Unaligned flush_dcache_range in axs101.c
Alexey Brodkin
Alexey.Brodkin at synopsys.com
Thu May 26 04:39:05 PDT 2016
Hi Marek,
On Fri, 2016-04-15 at 15:49 +0200, Marek Vasut wrote:
> On 04/15/2016 03:00 PM, Alexey Brodkin wrote:
> > Cache management functions should be implemented per arch or platform and so
> > that they match requirements of underlying hardware. If hardware may only work on
> > whole cache line then cache routines must do exactly this.
> Is ARC designed this way ?
>
> >
> > As an extra options there could be a check for input arguments in those functions
> > that will warn a user if he or she passes unaligned start and/or end addresses.
> Right, ARMv7 does it already, ARM926 too, others need fixing.
>
> >
> > Now speaking about data layout your example is very correct and we saw a lot of
> > such real use-cases - developer of drivers should design data layout such that
> > cache management doesn't lead to data corruption.
> Right.
>
> >
> > But again the code in question has nothing to do with cache line.
> > I only need to writeback 1 word and don't care what really happens with
> > all remaining words in the same cache line. And my implementation of
> > flush_dcache_range() will do everything perfectly correct - it will
> > flush exactly 1 line that contains my word I modified.
> And this will lead to silent corruption which is hard to track down and
> debug. I would rather have a check-and-refuse behavior than
> silently-fix-and-permit.
Even though that discussion is still not finished very related issue
actually hit me recently. So it looks like there's more here to discuss and
probably with wider audience.
So what happens: in our newer ARC HS38 cores we may have so-called IO Coherency
block. This hardware block basically makes sure data exchanged between CPU cores
(we may have single-core CPU or multi-core CPU) and DMA masters are coherent.
┄┄┄┄┄┄┄┄┄┄┄┄┄┄┄┄┄┄┄┄
Short task 1:
Repeat the passage of the cache-flushing message between "Unaligned flush_dcache_range in" and "designed this way ?", inclusive.
Short task 2:
Rewrite the records from their start through the line holding "v(0, 12.07) *", inclusive, replacing "filletArc" with "roundArc" and changing nothing else. Give only those lines and omit the pictures.

Record list:
┄┄┄┄┄┄┄┄┄┄┄┄┄┄┄┄┄┄┄┄
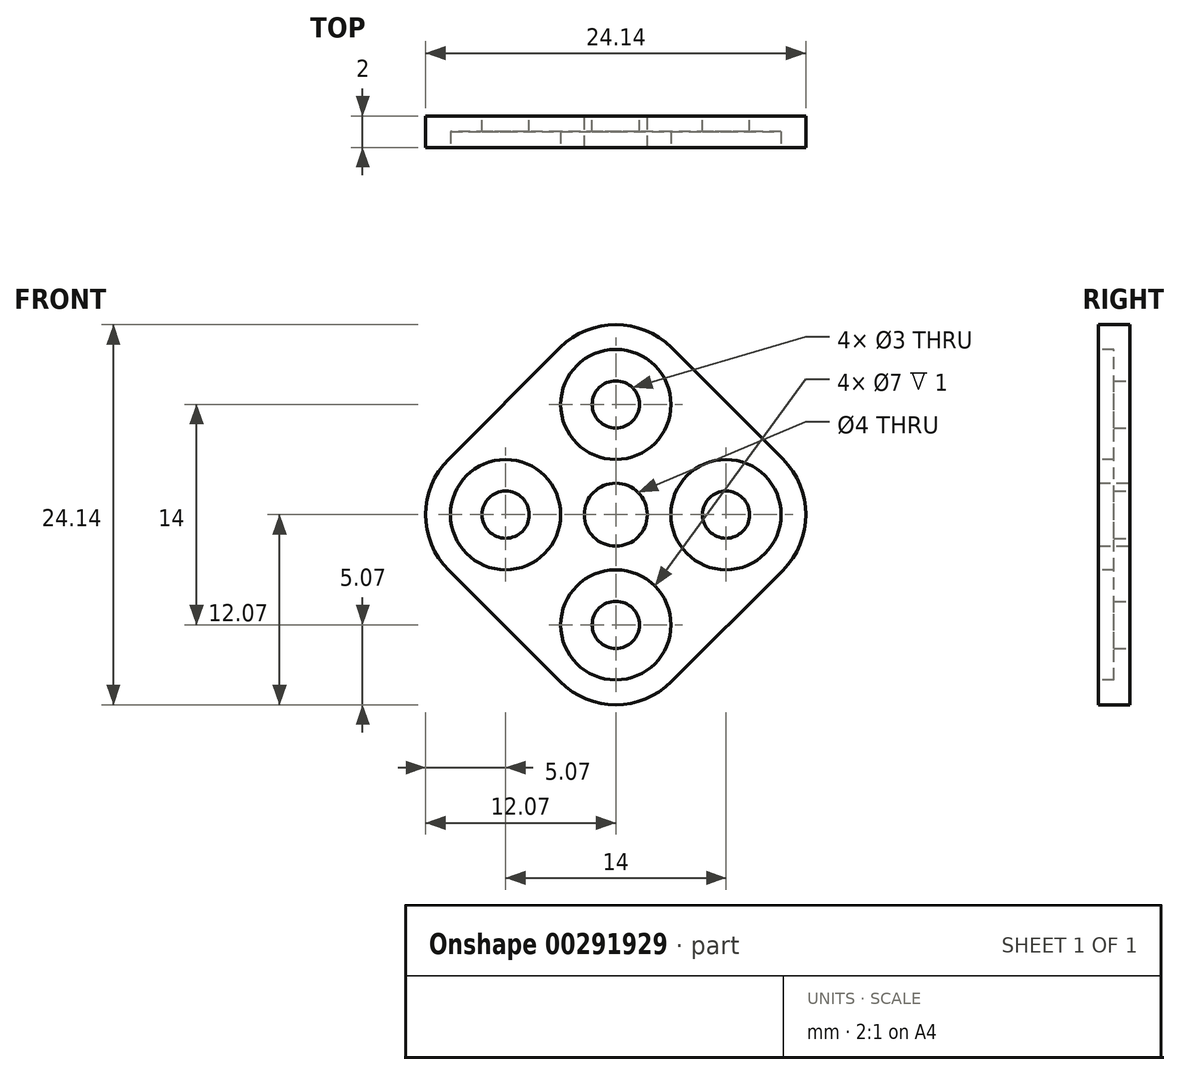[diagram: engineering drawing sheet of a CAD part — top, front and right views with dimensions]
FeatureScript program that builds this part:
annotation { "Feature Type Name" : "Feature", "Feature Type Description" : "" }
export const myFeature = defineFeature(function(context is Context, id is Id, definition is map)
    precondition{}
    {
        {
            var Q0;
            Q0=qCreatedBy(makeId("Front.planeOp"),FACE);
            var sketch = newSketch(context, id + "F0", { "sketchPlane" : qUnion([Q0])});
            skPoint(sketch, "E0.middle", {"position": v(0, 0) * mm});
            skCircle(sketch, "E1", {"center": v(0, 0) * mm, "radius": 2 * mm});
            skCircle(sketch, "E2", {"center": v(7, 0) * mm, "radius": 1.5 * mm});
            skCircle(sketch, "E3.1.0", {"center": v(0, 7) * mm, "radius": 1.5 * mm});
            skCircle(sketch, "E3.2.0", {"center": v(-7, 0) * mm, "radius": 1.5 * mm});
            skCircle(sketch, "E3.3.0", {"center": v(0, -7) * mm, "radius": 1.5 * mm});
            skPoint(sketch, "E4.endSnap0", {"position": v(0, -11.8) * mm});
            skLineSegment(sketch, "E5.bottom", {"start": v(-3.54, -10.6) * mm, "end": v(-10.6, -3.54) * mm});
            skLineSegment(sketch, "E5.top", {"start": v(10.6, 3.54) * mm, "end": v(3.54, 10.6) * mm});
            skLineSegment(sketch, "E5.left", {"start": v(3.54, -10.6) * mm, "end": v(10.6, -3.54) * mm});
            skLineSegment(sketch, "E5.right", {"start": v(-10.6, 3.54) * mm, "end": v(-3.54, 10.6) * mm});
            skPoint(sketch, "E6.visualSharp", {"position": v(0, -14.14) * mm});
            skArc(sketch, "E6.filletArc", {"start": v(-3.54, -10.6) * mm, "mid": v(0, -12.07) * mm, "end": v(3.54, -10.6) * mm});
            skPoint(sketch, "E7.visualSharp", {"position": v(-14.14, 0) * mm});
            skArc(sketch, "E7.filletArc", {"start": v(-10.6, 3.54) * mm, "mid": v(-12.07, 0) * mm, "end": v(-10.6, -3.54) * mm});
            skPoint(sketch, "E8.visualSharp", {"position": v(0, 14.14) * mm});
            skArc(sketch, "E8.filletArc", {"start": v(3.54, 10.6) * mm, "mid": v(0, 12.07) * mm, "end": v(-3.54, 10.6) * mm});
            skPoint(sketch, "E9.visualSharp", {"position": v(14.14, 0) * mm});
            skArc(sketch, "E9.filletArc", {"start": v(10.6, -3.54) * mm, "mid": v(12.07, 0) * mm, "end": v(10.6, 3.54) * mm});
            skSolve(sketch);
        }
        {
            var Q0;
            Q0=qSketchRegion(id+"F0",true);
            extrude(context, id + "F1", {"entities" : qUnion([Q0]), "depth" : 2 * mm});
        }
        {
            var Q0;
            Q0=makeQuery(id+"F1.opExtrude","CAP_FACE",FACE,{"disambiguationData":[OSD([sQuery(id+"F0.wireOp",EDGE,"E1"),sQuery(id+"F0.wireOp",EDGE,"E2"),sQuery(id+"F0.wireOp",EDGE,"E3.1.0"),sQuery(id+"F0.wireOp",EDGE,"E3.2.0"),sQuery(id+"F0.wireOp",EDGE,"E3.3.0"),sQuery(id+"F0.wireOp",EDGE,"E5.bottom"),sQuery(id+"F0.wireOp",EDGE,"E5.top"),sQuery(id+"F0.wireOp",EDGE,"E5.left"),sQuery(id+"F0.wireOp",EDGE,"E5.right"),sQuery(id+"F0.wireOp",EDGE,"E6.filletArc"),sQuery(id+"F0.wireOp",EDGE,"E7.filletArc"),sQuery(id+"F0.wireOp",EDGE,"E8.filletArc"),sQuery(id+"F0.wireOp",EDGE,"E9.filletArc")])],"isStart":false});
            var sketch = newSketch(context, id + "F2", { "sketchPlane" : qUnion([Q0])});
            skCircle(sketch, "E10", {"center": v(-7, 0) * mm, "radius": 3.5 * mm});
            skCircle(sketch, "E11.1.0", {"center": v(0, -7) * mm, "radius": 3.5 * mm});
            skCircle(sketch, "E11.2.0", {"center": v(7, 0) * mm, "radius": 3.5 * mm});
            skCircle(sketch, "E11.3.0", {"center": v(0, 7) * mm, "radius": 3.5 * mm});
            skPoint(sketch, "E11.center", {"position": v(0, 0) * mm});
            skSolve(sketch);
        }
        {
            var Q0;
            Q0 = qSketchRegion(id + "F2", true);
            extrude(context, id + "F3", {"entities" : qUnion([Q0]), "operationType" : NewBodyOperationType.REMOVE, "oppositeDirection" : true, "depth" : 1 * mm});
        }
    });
┄┄┄┄┄┄┄┄┄┄┄┄┄┄┄┄┄┄┄┄
Response 1:
Unaligned flush_dcache_range in axs101.c
Alexey Brodkin
Alexey.Brodkin at synopsys.com
Thu May 26 04:39:05 PDT 2016
Hi Marek,
On Fri, 2016-04-15 at 15:49 +0200, Marek Vasut wrote:
> On 04/15/2016 03:00 PM, Alexey Brodkin wrote:
> > Cache management functions should be implemented per arch or platform and so
> > that they match requirements of underlying hardware. If hardware may only work on
> > whole cache line then cache routines must do exactly this.
> Is ARC designed this way ?

Response 2:
[diagram: engineering drawing sheet of a CAD part — top, front and right views with dimensions]
FeatureScript program that builds this part:
annotation { "Feature Type Name" : "Feature", "Feature Type Description" : "" }
export const myFeature = defineFeature(function(context is Context, id is Id, definition is map)
    precondition{}
    {
        {
            var Q0;
            Q0=qCreatedBy(makeId("Front.planeOp"),FACE);
            var sketch = newSketch(context, id + "F0", { "sketchPlane" : qUnion([Q0])});
            skPoint(sketch, "E0.middle", {"position": v(0, 0) * mm});
            skCircle(sketch, "E1", {"center": v(0, 0) * mm, "radius": 2 * mm});
            skCircle(sketch, "E2", {"center": v(7, 0) * mm, "radius": 1.5 * mm});
            skCircle(sketch, "E3.1.0", {"center": v(0, 7) * mm, "radius": 1.5 * mm});
            skCircle(sketch, "E3.2.0", {"center": v(-7, 0) * mm, "radius": 1.5 * mm});
            skCircle(sketch, "E3.3.0", {"center": v(0, -7) * mm, "radius": 1.5 * mm});
            skPoint(sketch, "E4.endSnap0", {"position": v(0, -11.8) * mm});
            skLineSegment(sketch, "E5.bottom", {"start": v(-3.54, -10.6) * mm, "end": v(-10.6, -3.54) * mm});
            skLineSegment(sketch, "E5.top", {"start": v(10.6, 3.54) * mm, "end": v(3.54, 10.6) * mm});
            skLineSegment(sketch, "E5.left", {"start": v(3.54, -10.6) * mm, "end": v(10.6, -3.54) * mm});
            skLineSegment(sketch, "E5.right", {"start": v(-10.6, 3.54) * mm, "end": v(-3.54, 10.6) * mm});
            skPoint(sketch, "E6.visualSharp", {"position": v(0, -14.14) * mm});
            skArc(sketch, "E6.roundArc", {"start": v(-3.54, -10.6) * mm, "mid": v(0, -12.07) * mm, "end": v(3.54, -10.6) * mm});
            skPoint(sketch, "E7.visualSharp", {"position": v(-14.14, 0) * mm});
            skArc(sketch, "E7.roundArc", {"start": v(-10.6, 3.54) * mm, "mid": v(-12.07, 0) * mm, "end": v(-10.6, -3.54) * mm});
            skPoint(sketch, "E8.visualSharp", {"position": v(0, 14.14) * mm});
            skArc(sketch, "E8.roundArc", {"start": v(3.54, 10.6) * mm, "mid": v(0, 12.07) * mm, "end": v(-3.54, 10.6) * mm});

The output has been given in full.